XLSSC122 is a galaxy cluster at z=2 with a well-established red sequence. The cluster has a significant XMM-Newton X-ray detection of the intracluster medium and a 7.6 sigma detection of the Sunyaev Zel'dovich decrement. However, these two measurements result in contrasting mass estimates. The SZ mass (M200~3e14 solar masses) is extreme for a galaxy cluster at redshift 2. Furthermore, the cluster has a signature of a recent merger with the X-ray peak and SZ centroid being significantly offset. We have been granted JWST NIRCam observations to perform a weak-lensing analysis. By mapping the dark matter distribution of the cluster with weak lensing, we will investigate its merging nature. We will also fit dark matter models to the radial mass profile to quantify the mass of the galaxy cluster. This will be the most distant cluster analyzed with weak lensing.

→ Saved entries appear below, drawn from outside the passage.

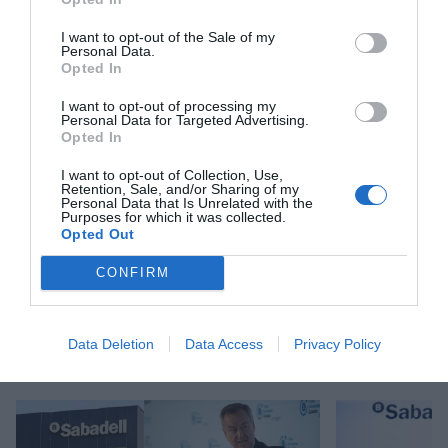
Afegir
VIA Empresa
com a font preferida de
I want to opt-out of the Sale of my
Personal Data.
Google de forma gratuïta
Opted In
Estigues informat amb les últimes notícies d'actualitat
ACTIVAR ARA
I want to opt-out of processing my
Personal Data for Targeted Advertising.
Opted In
I want to opt-out of Collection, Use,
Retention, Sale, and/or Sharing of my
Personal Data that Is Unrelated with the
Purposes for which it was collected.
Opted Out
CONFIRM
RELACIONADES
Data Deletion
Data Access
Privacy Policy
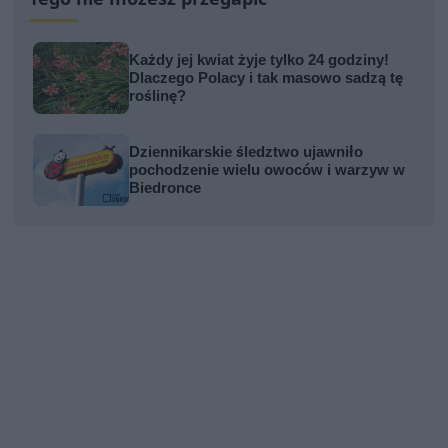
Każdy jej kwiat żyje tylko 24 godziny!
Dlaczego Polacy i tak masowo sadzą tę
roślinę?
Dziennikarskie śledztwo ujawniło
pochodzenie wielu owoców i warzyw w
Biedronce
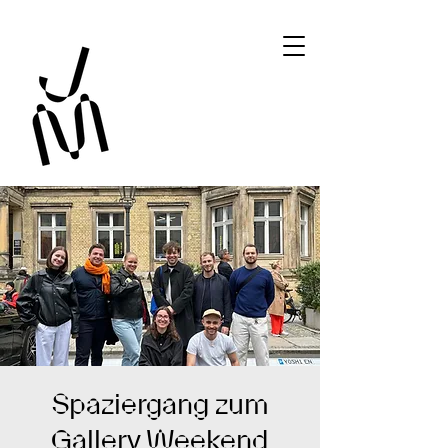
Spaziergang zum
Gallery Weekend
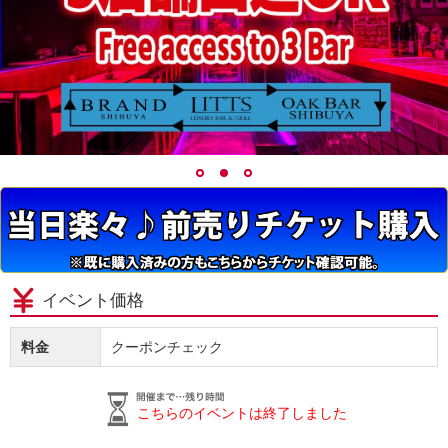
イベント価格
料金
クーポンチェック
こちらのイベントは終了しました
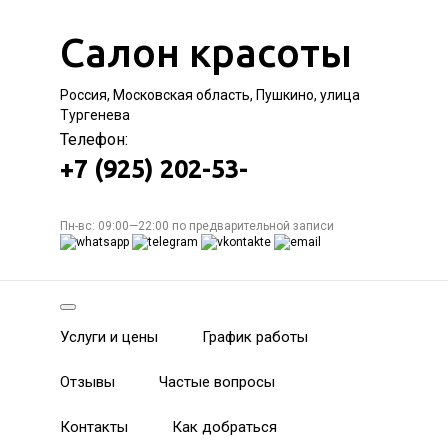
Салон красоты
Россия, Московская область, Пушкино, улица
Тургенева
Телефон:
+7 (925) 202-53-
Пн-вс: 09:00—22:00 по предварительной записи
Услуги и цены
График работы
Отзывы
Частые вопросы
Контакты
Как добраться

The successful candidate will work with Dr. Finner on JWST NIRCam data reduction and analysis.
The success of many of the upcoming large cosmology missions (e.g., LSST, Roman, Euclid, SPHEREx) relies on the precise measurements of the redshifts, shapes, and other physical properties of galaxies. These measurements often require a joint processing of the observations and the higher the spatial and spectral resolution, wavelength coverage, and depth of these observations, the more information they entail. Given the wealth of the galaxy data today and advancements in image processing with deep learning, huge improvements for future surveys and their combinations can come about using data-driven approaches.
Through this project, we will design and optimize multi-band image enhancement deep learning structures and explore the extent of spatial/spectral resolution boosting, denoising, and in-filling of hyper-spectral images for future large galaxy surveys by training on the deepest existing multi-band observations in the COSMOS and CANDELS fields. We will quantify the gain in the estimation of various physical properties given the enhanced data products.